** Begin Input data **

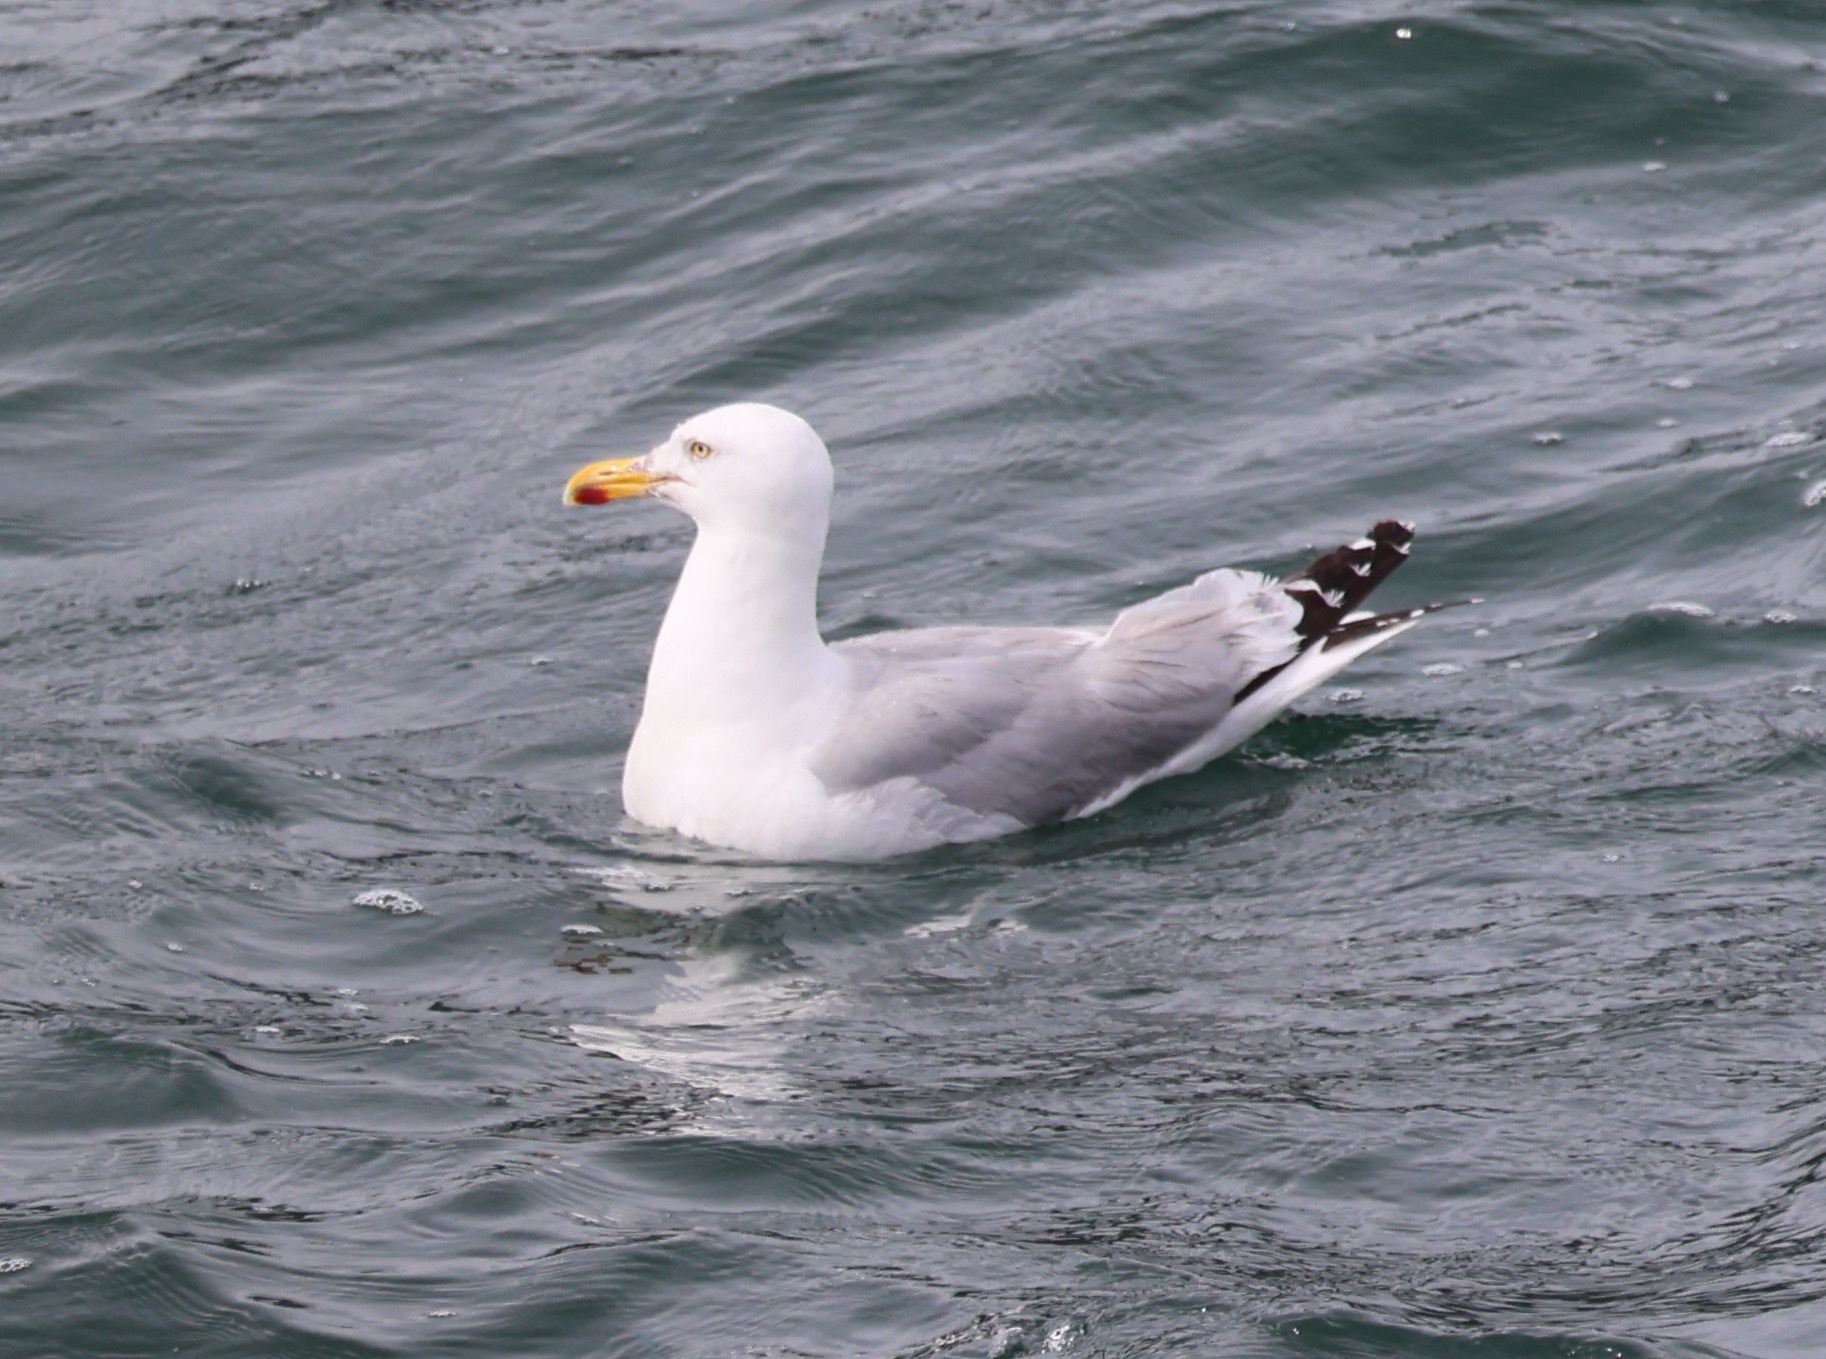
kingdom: Animalia
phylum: Chordata
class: Aves
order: Charadriiformes
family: Laridae
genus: Larus
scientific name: Larus argentatus
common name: Herring gull
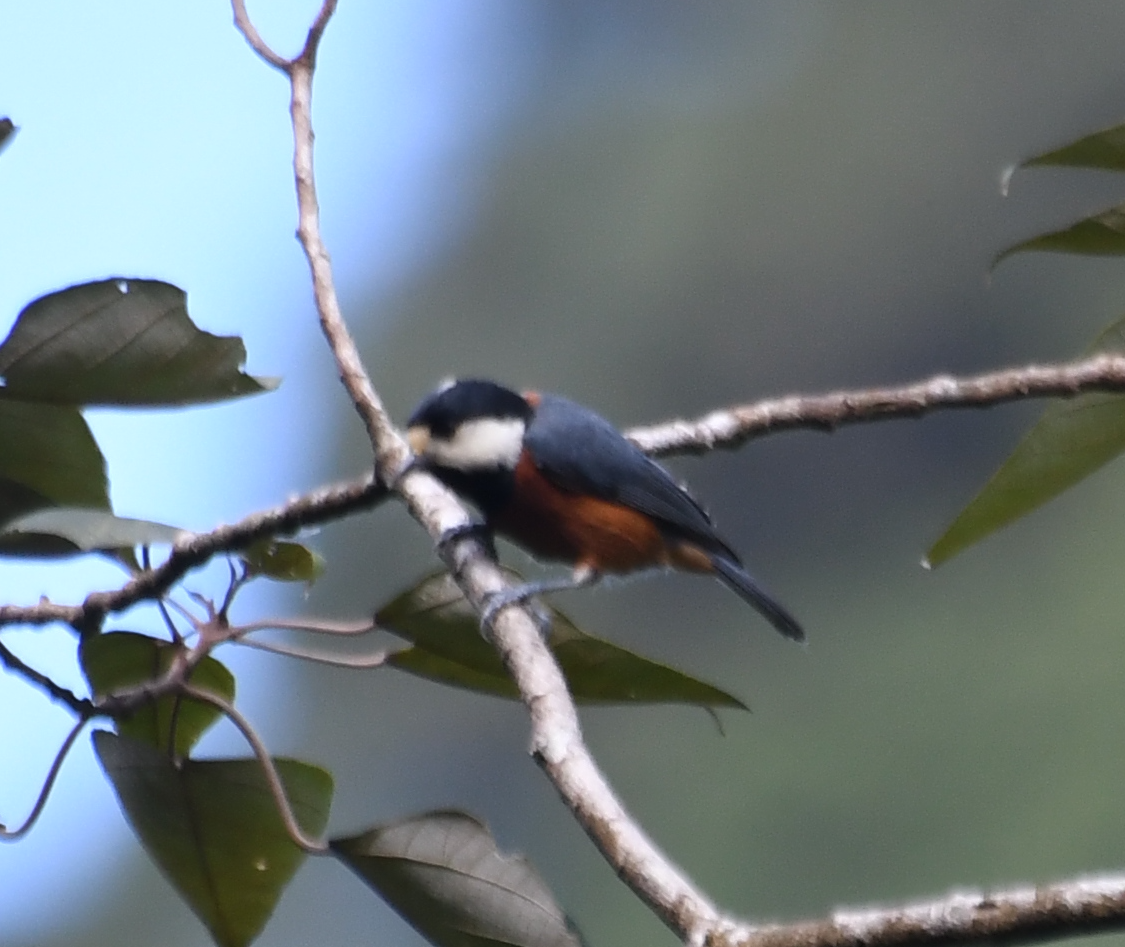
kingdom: Animalia
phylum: Chordata
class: Aves
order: Passeriformes
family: Paridae
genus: Poecile
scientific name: Poecile varius
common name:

** End Input data **

Task details: Rewrite the material above with "scientific name" replaced by "binomial name" wherever it occurs, leaving every other line unchanged. Omit the pictures.

Exercise output:
kingdom: Animalia
phylum: Chordata
class: Aves
order: Charadriiformes
family: Laridae
genus: Larus
binomial name: Larus argentatus
common name: Herring gull
kingdom: Animalia
phylum: Chordata
class: Aves
order: Passeriformes
family: Paridae
genus: Poecile
binomial name: Poecile varius
common name:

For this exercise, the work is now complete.